*Descrição do exercício*. Você consegue retomar a notícia sobre a transferência do terreno público à Fesmp e continuá-la a partir do ponto em que ela termina?

O governador de Mato Grosso, Otaviano Pivetta (Republicanos), encaminhou à Assembleia Legislativa projeto que transfere, sem licitação, um terreno público avaliado em R$ 8,5 milhões para a Fundação Escola Superior do Ministério Público de Mato Grosso (Fesmp), mantida pela Associação Matogrossense do Ministério Público (AMMP), entidade de classe de promotores e procuradores.
Representação por improbidade
A iniciativa provocou a reação de um grupo de membros do Ministério Público. Liderados pelo ex-procurador-geral de Justiça José Antônio Borges Pereira, promotores e procuradores apresentaram representação à 11ª Promotoria de Justiça, especializada na defesa do patrimônio público, pedindo apuração de possível improbidade administrativa. O caso foi remetido ao procurador-geral do MP estadual, Rodrigo Fonseca, que, segundo a assessoria do órgão, ainda não recebeu o pedido formalmente.
Detalhes do imóvel
O terreno possui aproximadamente 12 mil metros quadrados e está localizado na avenida Desembargador Milton Ferreira Mendes, Setor C do Centro Administrativo de Cuiabá, próximo à sede das Promotorias de Justiça da capital. A avaliação de mercado consta em laudo da Secretaria de Planejamento do Estado.

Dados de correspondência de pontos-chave
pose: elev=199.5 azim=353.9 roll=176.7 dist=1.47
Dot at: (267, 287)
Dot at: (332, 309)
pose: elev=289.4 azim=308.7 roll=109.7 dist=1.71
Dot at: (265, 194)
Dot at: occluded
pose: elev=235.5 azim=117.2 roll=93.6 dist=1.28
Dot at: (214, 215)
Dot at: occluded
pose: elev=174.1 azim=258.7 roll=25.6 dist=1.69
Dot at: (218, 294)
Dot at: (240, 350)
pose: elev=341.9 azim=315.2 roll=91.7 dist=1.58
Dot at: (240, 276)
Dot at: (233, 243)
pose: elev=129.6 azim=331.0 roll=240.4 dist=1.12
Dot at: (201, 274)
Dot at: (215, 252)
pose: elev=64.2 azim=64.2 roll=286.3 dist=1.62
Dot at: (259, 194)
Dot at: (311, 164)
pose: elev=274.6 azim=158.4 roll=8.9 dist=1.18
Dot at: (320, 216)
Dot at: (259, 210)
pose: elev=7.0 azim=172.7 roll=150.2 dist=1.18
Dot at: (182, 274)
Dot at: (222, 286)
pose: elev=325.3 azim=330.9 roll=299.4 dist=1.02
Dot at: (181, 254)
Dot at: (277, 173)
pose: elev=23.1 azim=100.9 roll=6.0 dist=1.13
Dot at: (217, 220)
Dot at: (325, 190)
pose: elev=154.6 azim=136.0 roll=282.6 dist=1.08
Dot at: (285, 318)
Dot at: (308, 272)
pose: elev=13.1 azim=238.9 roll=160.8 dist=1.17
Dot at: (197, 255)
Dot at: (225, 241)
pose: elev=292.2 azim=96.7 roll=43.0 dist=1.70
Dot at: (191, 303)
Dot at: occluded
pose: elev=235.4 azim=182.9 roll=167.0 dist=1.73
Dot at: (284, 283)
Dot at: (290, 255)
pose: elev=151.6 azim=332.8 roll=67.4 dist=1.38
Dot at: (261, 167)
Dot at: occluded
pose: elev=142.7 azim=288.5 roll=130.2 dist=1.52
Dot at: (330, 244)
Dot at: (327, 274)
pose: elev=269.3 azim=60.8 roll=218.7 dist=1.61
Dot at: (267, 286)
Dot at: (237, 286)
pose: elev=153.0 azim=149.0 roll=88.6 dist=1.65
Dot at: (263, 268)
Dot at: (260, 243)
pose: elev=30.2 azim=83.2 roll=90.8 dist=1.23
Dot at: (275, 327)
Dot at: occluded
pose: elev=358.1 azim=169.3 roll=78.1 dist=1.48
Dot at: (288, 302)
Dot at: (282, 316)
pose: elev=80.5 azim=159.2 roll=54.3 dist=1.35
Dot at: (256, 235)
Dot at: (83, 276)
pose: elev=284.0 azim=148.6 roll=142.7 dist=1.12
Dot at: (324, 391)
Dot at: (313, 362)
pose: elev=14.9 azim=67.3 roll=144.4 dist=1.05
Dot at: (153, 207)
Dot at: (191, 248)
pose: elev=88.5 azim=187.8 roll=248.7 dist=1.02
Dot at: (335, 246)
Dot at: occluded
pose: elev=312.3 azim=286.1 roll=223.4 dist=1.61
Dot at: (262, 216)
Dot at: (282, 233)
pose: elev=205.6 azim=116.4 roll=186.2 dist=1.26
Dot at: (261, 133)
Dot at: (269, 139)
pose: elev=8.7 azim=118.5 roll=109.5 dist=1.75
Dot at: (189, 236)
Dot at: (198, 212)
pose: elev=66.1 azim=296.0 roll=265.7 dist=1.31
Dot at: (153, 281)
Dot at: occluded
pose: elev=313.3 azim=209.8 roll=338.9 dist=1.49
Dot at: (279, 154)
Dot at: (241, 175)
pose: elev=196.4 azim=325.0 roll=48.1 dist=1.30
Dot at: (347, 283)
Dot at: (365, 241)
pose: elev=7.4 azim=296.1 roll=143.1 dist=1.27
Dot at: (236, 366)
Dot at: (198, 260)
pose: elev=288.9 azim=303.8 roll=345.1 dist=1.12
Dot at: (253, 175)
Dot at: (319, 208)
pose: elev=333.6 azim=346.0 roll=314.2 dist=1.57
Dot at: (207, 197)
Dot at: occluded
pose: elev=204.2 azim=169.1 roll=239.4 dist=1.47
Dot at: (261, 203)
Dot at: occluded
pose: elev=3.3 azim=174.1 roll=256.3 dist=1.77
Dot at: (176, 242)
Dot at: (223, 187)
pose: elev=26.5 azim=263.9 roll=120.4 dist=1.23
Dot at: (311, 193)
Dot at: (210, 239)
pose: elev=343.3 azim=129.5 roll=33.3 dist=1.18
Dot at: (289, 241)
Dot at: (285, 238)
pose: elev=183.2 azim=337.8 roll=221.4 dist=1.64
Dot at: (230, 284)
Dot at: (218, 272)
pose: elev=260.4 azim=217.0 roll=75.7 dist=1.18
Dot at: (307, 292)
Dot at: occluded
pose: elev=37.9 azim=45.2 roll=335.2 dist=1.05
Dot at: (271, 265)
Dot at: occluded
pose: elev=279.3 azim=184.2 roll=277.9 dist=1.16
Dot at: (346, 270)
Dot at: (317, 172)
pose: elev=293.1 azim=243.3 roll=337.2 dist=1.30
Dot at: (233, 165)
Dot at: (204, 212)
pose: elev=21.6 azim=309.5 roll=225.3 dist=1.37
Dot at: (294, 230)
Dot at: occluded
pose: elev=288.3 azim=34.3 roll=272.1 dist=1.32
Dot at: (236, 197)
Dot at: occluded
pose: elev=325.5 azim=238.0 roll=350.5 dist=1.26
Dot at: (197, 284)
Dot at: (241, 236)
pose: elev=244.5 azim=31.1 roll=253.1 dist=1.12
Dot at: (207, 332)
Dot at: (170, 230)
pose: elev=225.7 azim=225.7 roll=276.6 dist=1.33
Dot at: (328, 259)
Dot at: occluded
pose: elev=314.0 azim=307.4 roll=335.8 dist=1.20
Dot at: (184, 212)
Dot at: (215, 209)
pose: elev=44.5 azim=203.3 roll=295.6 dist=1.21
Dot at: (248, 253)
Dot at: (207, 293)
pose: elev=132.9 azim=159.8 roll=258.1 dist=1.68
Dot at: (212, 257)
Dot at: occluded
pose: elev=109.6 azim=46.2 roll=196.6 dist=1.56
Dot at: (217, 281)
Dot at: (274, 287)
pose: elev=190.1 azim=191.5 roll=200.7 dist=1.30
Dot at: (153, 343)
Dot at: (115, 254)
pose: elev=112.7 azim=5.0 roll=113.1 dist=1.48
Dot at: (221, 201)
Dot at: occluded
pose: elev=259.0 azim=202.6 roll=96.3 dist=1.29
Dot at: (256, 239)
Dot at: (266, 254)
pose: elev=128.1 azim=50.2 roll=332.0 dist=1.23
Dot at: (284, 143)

*Resposta da tarefa*.
Contrapartidas questionadas
Pelo texto do projeto de lei, a Fesmp terá prazo de três anos para construir no local uma faculdade de Direito. Entre as contrapartidas estão:
- realização anual, e sem custo, de dois seminários ou treinamentos para servidores estaduais;
- 100 atendimentos jurídicos gratuitos por ano à população;
- disponibilização de vagas a estudantes de baixa renda;
- pesquisas de interesse do Estado e abertura de biblioteca à comunidade.
Para os autores da representação, as obrigações são “cláusulas abertas”, sem metas numéricas definidas que permitam mensurar o benefício à administração pública.
Críticas à dispensa de licitação
Os promotores sustentam que a dispensa de licitação viola o regime jurídico patrimonial do Estado. Na avaliação do grupo, o correto seria a realização de um leilão, permitindo que o bem fosse vendido ao maior ofertante, gerando receita para o tesouro estadual.
Contexto político
A proposta chegou ao Legislativo cerca de um mês após Pivetta assumir o governo, substituindo Mauro Mendes (União), que renunciou para disputar vaga no Senado nas eleições de outubro. Nos bastidores, membros do MP apontam que a medida poderia fortalecer a atual direção da associação de classe.
Tramitação
O projeto segue em análise na Assembleia Legislativa de Mato Grosso e, até este momento, não recebeu parecer das comissões responsáveis. A reportagem do Metrópoles tentou ouvir o governador e sua equipe nos dias 20 e 21 de junho por telefone, e-mail e redes sociais, mas não obteve resposta.